Let the card game begin!





Sunday, June 17, 2012

I am back home and getting ready for Betty's arrival.  The phone calls are hard as she is quite distressed back in FL but we are almost there, tomorrow she flies north.


Purchased some new undies, deodorant, toothpaste and shampoo so when she arrives hopefully she will feel at home.  I am washing the undies and putting them into the drawer under the old ones in hopes of them going unnoticed.  It is very funny how small changes are just not accepted. 


The day before we left was a very bad one.  Confusion about where she was, where she is going, how she is getting there, etc.  Then, there have been the daily calls full of anxiety.  It seems that I am able to calm her down but there is no telling how long that lasts once we hang up.


These pictures show some of the preparation I went to to make this as easy as possible for Betty.

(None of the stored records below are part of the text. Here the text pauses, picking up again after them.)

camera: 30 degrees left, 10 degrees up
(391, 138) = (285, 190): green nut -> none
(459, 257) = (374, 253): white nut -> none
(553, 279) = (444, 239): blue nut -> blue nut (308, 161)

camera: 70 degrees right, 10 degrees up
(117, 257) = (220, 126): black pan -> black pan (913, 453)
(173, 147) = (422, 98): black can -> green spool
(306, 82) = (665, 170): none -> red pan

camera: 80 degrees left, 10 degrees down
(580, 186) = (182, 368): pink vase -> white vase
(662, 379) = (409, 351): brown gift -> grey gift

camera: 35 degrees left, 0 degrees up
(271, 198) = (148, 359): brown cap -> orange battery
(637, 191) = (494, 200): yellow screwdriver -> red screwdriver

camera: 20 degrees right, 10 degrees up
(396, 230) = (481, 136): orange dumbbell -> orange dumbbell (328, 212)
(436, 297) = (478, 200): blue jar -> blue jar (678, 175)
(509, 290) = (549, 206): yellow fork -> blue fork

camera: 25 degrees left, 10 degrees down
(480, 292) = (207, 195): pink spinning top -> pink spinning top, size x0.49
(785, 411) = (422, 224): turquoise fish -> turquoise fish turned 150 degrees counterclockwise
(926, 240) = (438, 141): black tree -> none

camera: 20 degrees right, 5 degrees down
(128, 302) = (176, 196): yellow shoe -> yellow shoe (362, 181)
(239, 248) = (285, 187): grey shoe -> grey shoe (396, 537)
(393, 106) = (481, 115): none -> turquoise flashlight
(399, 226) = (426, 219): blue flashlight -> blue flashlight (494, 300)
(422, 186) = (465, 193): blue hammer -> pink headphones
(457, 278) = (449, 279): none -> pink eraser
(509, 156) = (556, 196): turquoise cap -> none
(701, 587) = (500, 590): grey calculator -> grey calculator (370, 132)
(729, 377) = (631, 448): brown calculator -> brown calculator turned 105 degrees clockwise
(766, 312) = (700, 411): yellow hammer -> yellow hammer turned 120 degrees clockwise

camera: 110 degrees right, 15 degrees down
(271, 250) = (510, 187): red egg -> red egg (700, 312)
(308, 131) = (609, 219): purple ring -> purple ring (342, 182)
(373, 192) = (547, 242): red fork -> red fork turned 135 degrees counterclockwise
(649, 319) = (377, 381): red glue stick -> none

So, all the clothes I sent were pressed, hung and photographed.
Betty has a list of what was sent and a photo next to the words.
We packed her suitcase with all of the rest of her clothes and made a list of what was packed.  Then I left notes that said Betty you are all packed!  I set up her flying clothes, earrings, shoes, etc.  Set them apart so that she can see them easily.




 Betty would look at the calendar and start to worry that she would have things to do and I would remind her to look at the printouts and see what "we" had already done.  As usual I tried my hardest to let her think she was ever so helpful.  It is so hard for her to think she has to depend on someone to help her.

We washed her sheets and as many clothes as I could get my hands on so that she started the week with clean clothes and bed.  I also washed her hair on Sunday and will do it as soon as she arrives.

The truth is I am overwhelmed and even more so now that we are here with water leaking from the shower upstairs and the toilets doing their leaky thing... (clean water thank God!)  We were able to visit with Josh, Annie and the kids yesterday.  


This is hard for me so I know it is a hard transition for Betty.  We pray that she will adjust quickly and feel comfortable here for the summer.


Friday, June 8, 2012

This verse is on the sidebar of my friend Delores' blog.  I need these words today as I am feeling quite fragile.  Amen!

Wednesday, June 6, 2012

Last night Bob mentioned that we would be leaving on Monday to head north.  Big time OOPS!  


Rule #1, is; Never tell Betty anything in advance of when she has to know. Ever.  It is remarkable how much anxiety we can prevent by following rule #1!


There was a distressed phone call not too long after they had hung up.  "So, you are leaving tomorrow?"  "I will probably get to talk to you won't I?"  The anxiety was in her voice mixed with a bit of anger that we had not come over to see her before we left.  Mind you we will be apart for a week at most.  But, to Betty a week is a million days.  


It's funny, but we try to be so careful about what we say and yet our mouths start spewing out information we KNOW we should hold back and once it is out there it is OUT!  I can't tell you how many times we have looked at each other after one or the other has let the cat out of the bag and just rolled our eyes knowing that the consequences for Betty and for us we different but equally profound.


I have been using Cozi.com for awhile.  They have this great checklist where I write down things that need to be done and check it off when it is complete.  I am THRILLED when I get to check things off.  Today I got to check off a biggie... mailing packages north.  Bob had very few to carry in because we decided to just limit what we send north as we are there for a seemingly short time.  I am not looking forward to the day when I say.."Oh darn! I left that down south!"